Killer Apps, Sweet Spots, and Silver Bullets for KM
Got your time machine ready to travel? The flux capacitor is working? The TARDIS is waiting and the blue phone booth is properly positioned? Scotty’s been notified to set the FTL engines for warp speed? OK, good. Now set the dial for 1979 and the place for Cambridge, Mass. Look closely and you might see Dan Bricklin and Bob Frankston working on VisiCalc, cramming its code into an Apple II, and forming Software Arts Corporation. A bit later that year, you’ll notice Dan Fylstra’s firm Personal Software begin marketing VisiCalc. Trivia note: VisiCalc is the shortened version of “visible calculator.”
It truly was a game changer. The precursor to Lotus 1-2-3 (you need to travel forward in time to 1983 for that one) and to Microsoft Excel, VisiCalc opened up spreadsheets to anyone with a personal computer. Keep in mind that in 1979, the personal computer wasn’t a common item; few people owned one and most people didn’t see why they should own one. The trade press dubbed VisiCalc the “killer app” and companies have been searching for the next killer app ever since. It wasn’t so much the killer app for manipulating numeric data as it was for making the personal computer something that everyone actually saw value in owning. It really signified the Dawn of the Personal Computer Age.
It’s been almost 40 years since the term “killer app” first appeared. Now that we have computing power on our phones and watches, it seems quaint to remember that personal computers were once considered exotic. If we could take our time machine 40 years into the future, I wonder what technologies we think are exotic today will be commonplace by then.
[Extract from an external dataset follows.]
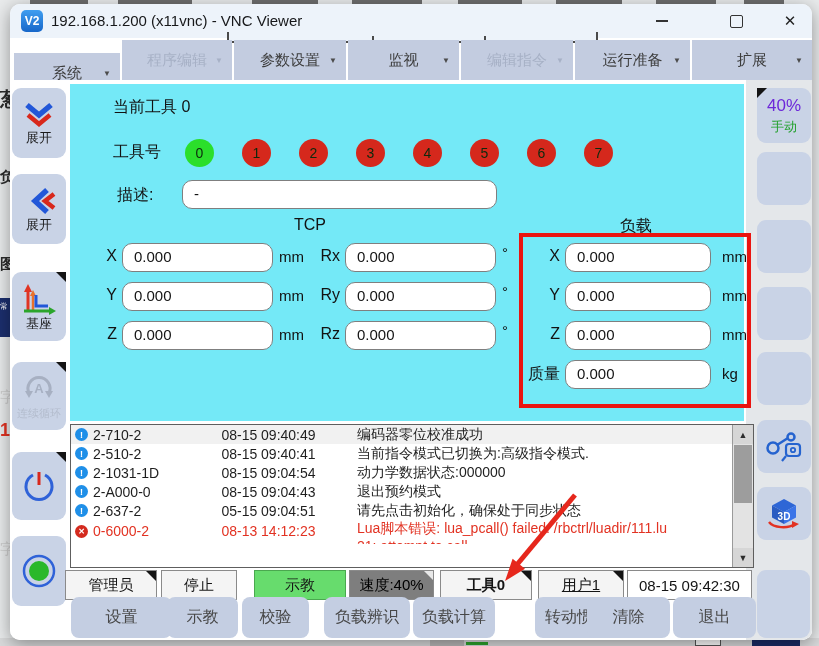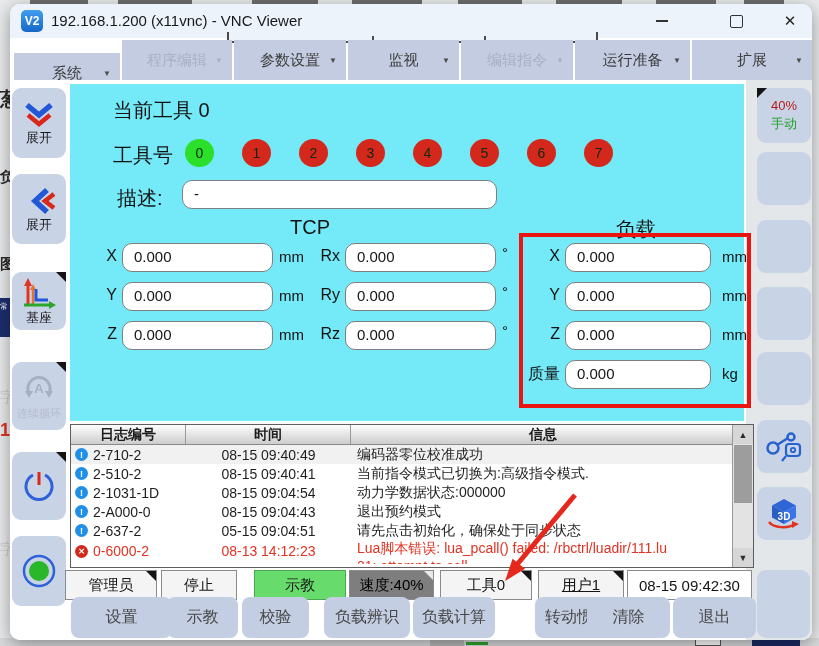"当前工具 0" .clabel { font-size: 20px -> 16px }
Artificial Intelligence Killer Apps
Anand Subramaniam, SVP of Marketing at eGain, has some thoughts about today’s killer apps. His involve artificial intelligence (AI). One has to do with virtual assistants, which Subramaniam notes can also be called chatbots, avatars, virtual agents, or concierges. Just imagine a machine that can understand natural language, answer customer questions, give website tours, push relevant webpages toward customers before they ask, and engage customers at many levels. These assistants can be activated to text or by speech and can handle multiple languages.
Chatboxes are in use today, but most of them are constrained by being unable to answer complex questions. Easy questions, like store opening hours or whether a customer can buy a product in a particular color, are no problem. More complex questions, perhaps something like explaining Doctor Who’s concept of the extradimensional vortex, would be beyond them. Come to think of it, even the most advanced of virtual assistants probably couldn’t provide that explanation, since it’s a fictional construct. Back in the real world, apply eGain’s AI reasoning technologies and the assistant can learn to ask intelligent questions that will lead to excellent problem resolution.
Other killer apps associated with AI involve decision making. Taking a flexible approach that accommodates incomplete or ambiguous information and comparing past decision making scenarios results in better decisions. AI also lets companies use the synergy created by related technologies to discover the “who, what, when, and how” of customer engagement. AI killer apps hasten companies’ digital transformation efforts.